彼の手が、彼女の手を暖める。そしてその彼女の手が、彼の手を暖める。
繰り返し繰り返し、そうしながら相手の存在を確かめながら、流れゆく時間の中に二人は立ちつくす。
枯れ葉が舞い、風は冬の気配を感じさせながら吹いていくけれど、永遠に続くであろうぬくもりは、それぞれの胸の中に春の気配を残す。

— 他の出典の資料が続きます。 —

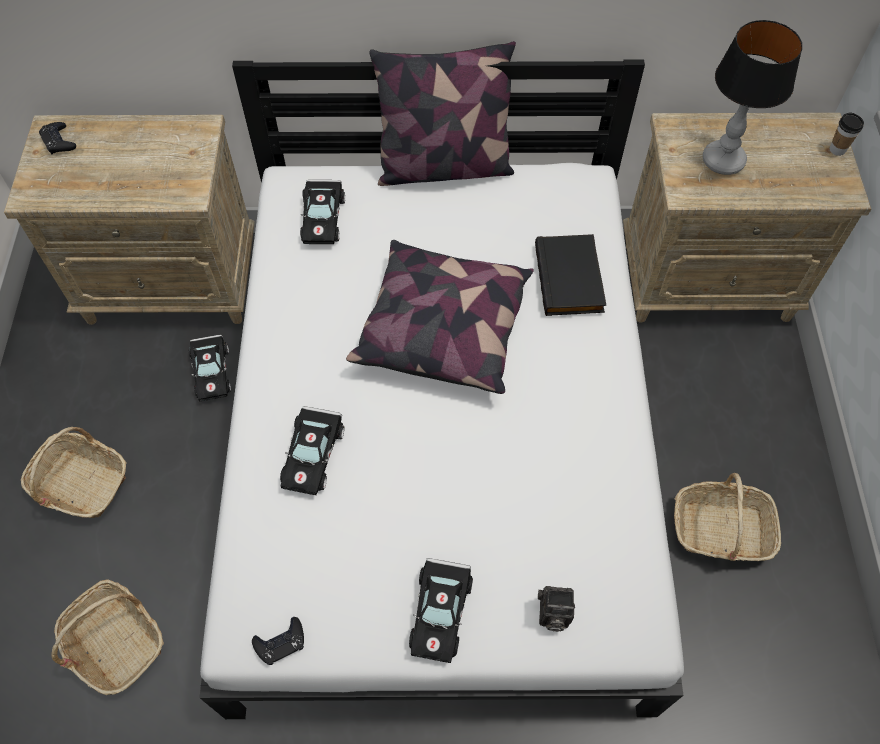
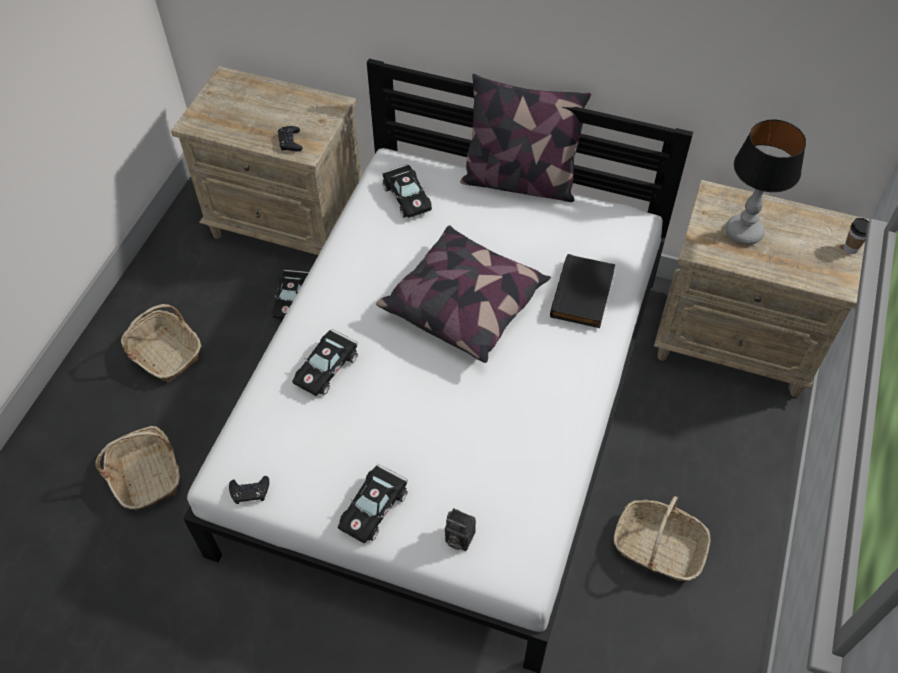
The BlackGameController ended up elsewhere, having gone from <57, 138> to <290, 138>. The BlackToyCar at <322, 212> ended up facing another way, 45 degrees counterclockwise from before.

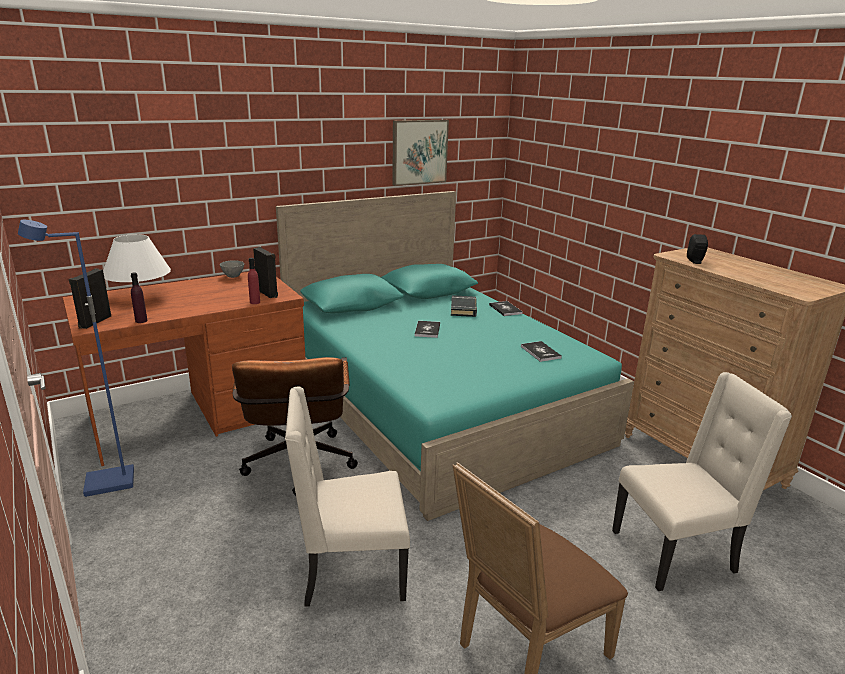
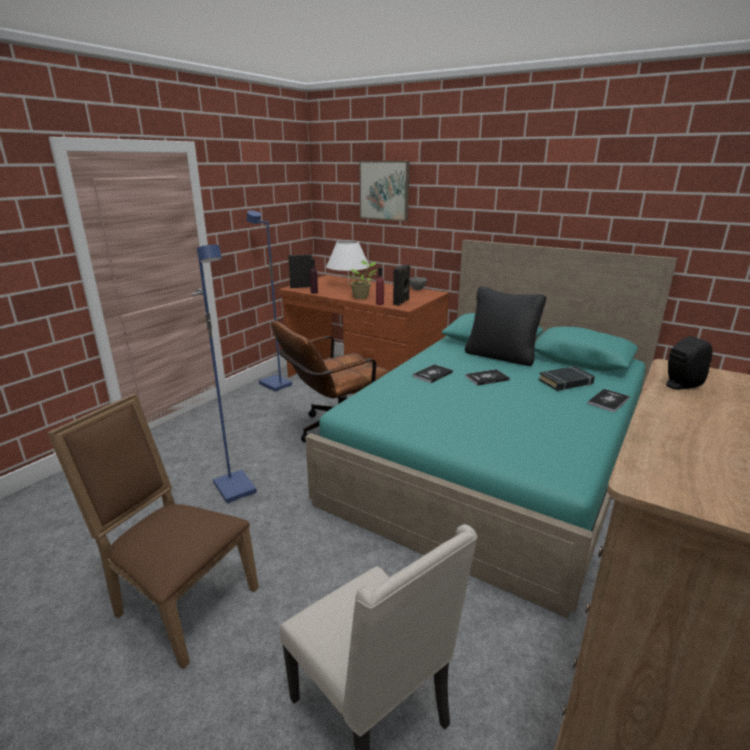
The Picture ended up elsewhere, having gone from <420, 153> to <384, 191>. The Book ended up elsewhere, having gone from <541, 351> to <432, 373>. Where the BeigeChair stood at <347, 496>, the BlueFloorLamp came to stand at <227, 374>. The second view gained the PottedPlant at <362, 280>. The second view gained the BlackPillow at <506, 326>.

-------その景色の中に、大切な人の笑顔が刻まれていく。不変の、想いとともに。


+++++


「じゃ、天真先輩が嗾けたんだ…」
「そ。じれったいからさ、あいつら。どーせなら結婚しちまえ、って。」
「そんなこと言ったの!?」
「まあ、それは勢いってモンだけどさ。でも、それくらい直球で言わねえと、またぐずりそうだしさー」
少々乱暴かと思ったけれど、時にはそんな後押しも必要なのかもしれない。
言い出せないままじゃ、伝わらないこともたくさんあるから。


「あ、この林檎、美味いな。すげー甘い。」
詩紋の籠に入っていた林檎を、一個取り出してかじった天真が、蜜のつまった中身を見せて言った。
「ホント?それじゃ、これ使ってケーキとか焼いてみようかなー。」
「また菓子かよ?」
甘いものはそれほど得意ではない天真が、苦笑いしながらそう言うと、林檎の香りを楽しみながら詩紋が答えた。
「だって、来る前にあかねちゃんと話してたんだよ。頼久さんの誕生日が近いから、その時には何かケーキみたいなの作ってあげたいなーって。」

「バースデーケーキか。ウェディングケーキ…には、まだ時間かかりそうだけどな。まあ、今のあいつらには、それくらいで丁度良いか。」
天真が言った言葉に、詩紋は笑った。
そうして、自分もひとつ林檎をかじってみた。



キャンドルに火を灯して、願い事をしながら吹き消せば……もしかしたら、バースデーケーキが、ウェディングケーキに変わるかも?
夢みたいなことかもしれないけれど、思っているよりもそれは現実的なことかもしれない。
遠すぎない未来に、そんなことが起こりそうな……何となく、そんな予感がする。